TO DO => Rewrite the material below, changing every "chart" to "graph" and leaving everything else as it is. Don't include the pictures in your answer.

RAW DATA =>
++++++

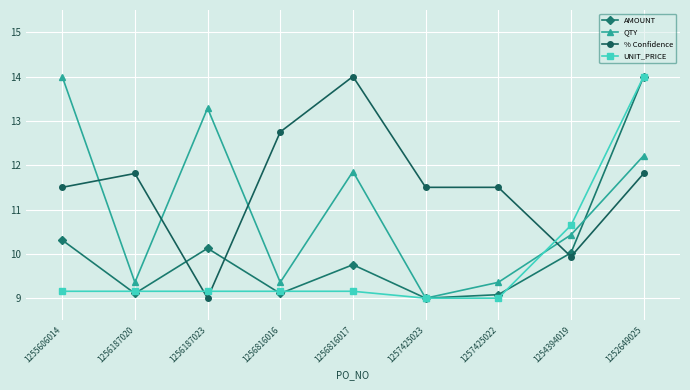

At which label is AMOUNT closest to 11?

1255606014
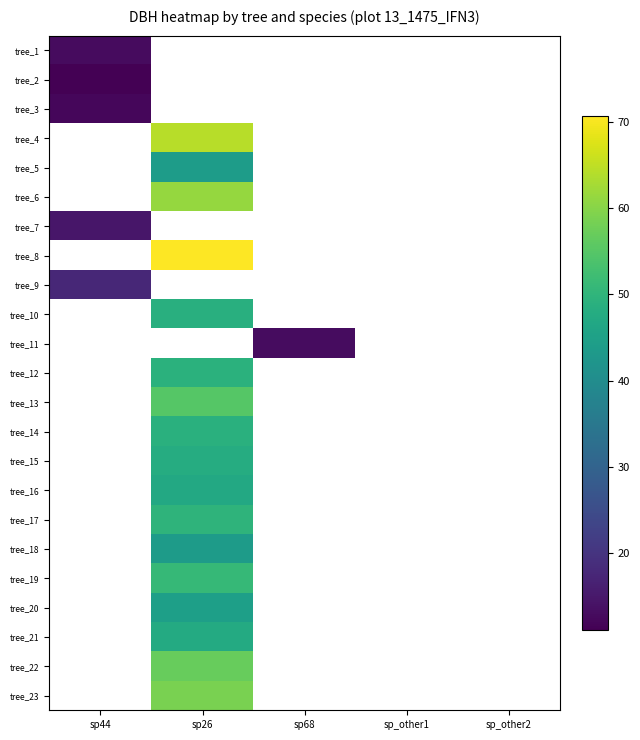

Is it true that tree_21 equals 47.5 at sp26?

True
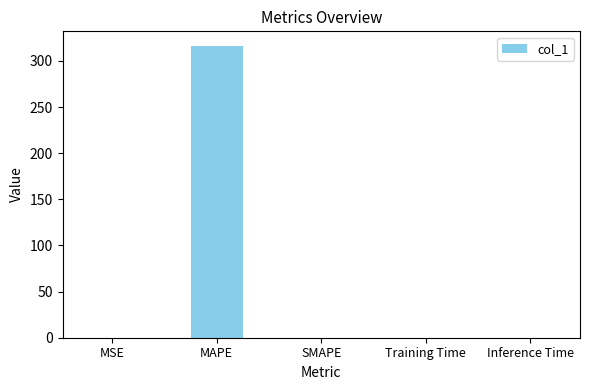

What is the maximum value shown in the chart?

316.2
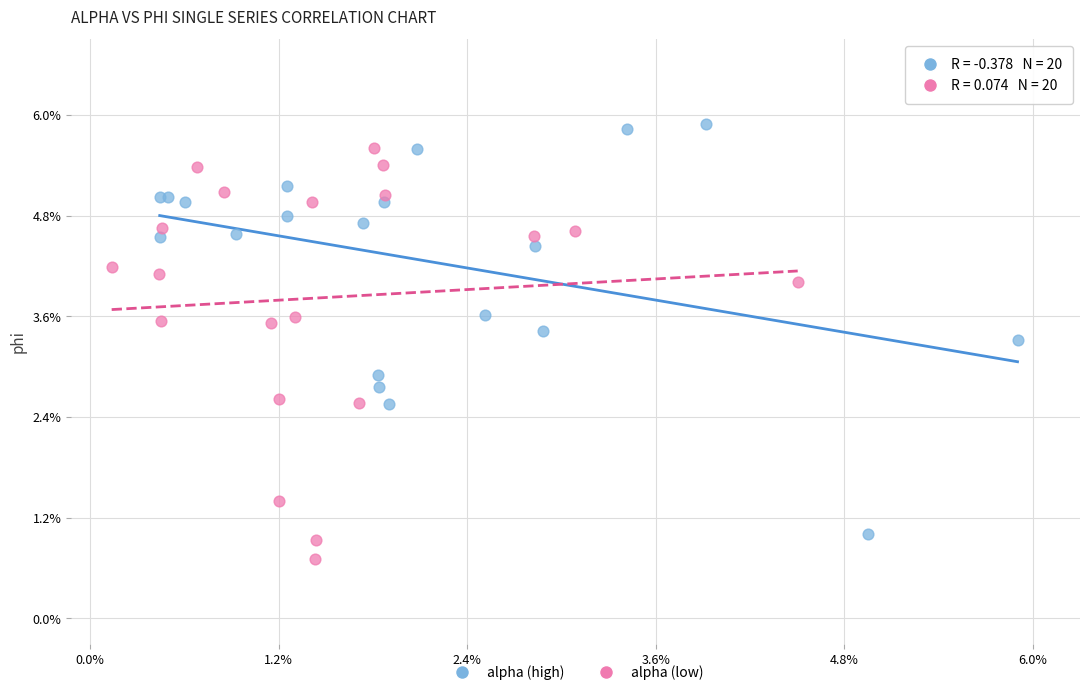

What are all the series names shown in the legend?

alpha (high), alpha (low)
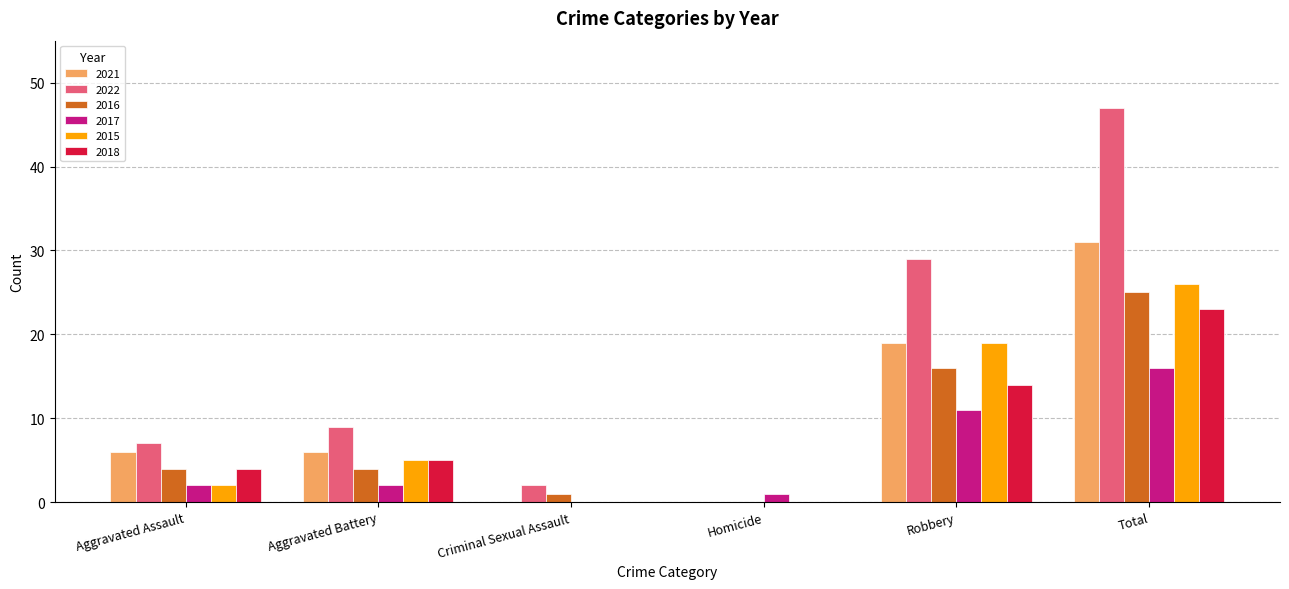

Count the number of data series in this chart.

6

++++++

SOLUTION BELOW =>
At which label is AMOUNT closest to 11?

1255606014

Is it true that tree_21 equals 47.5 at sp26?

True

What is the maximum value shown in the graph?

316.2

What are all the series names shown in the legend?

alpha (high), alpha (low)

Count the number of data series in this graph.

6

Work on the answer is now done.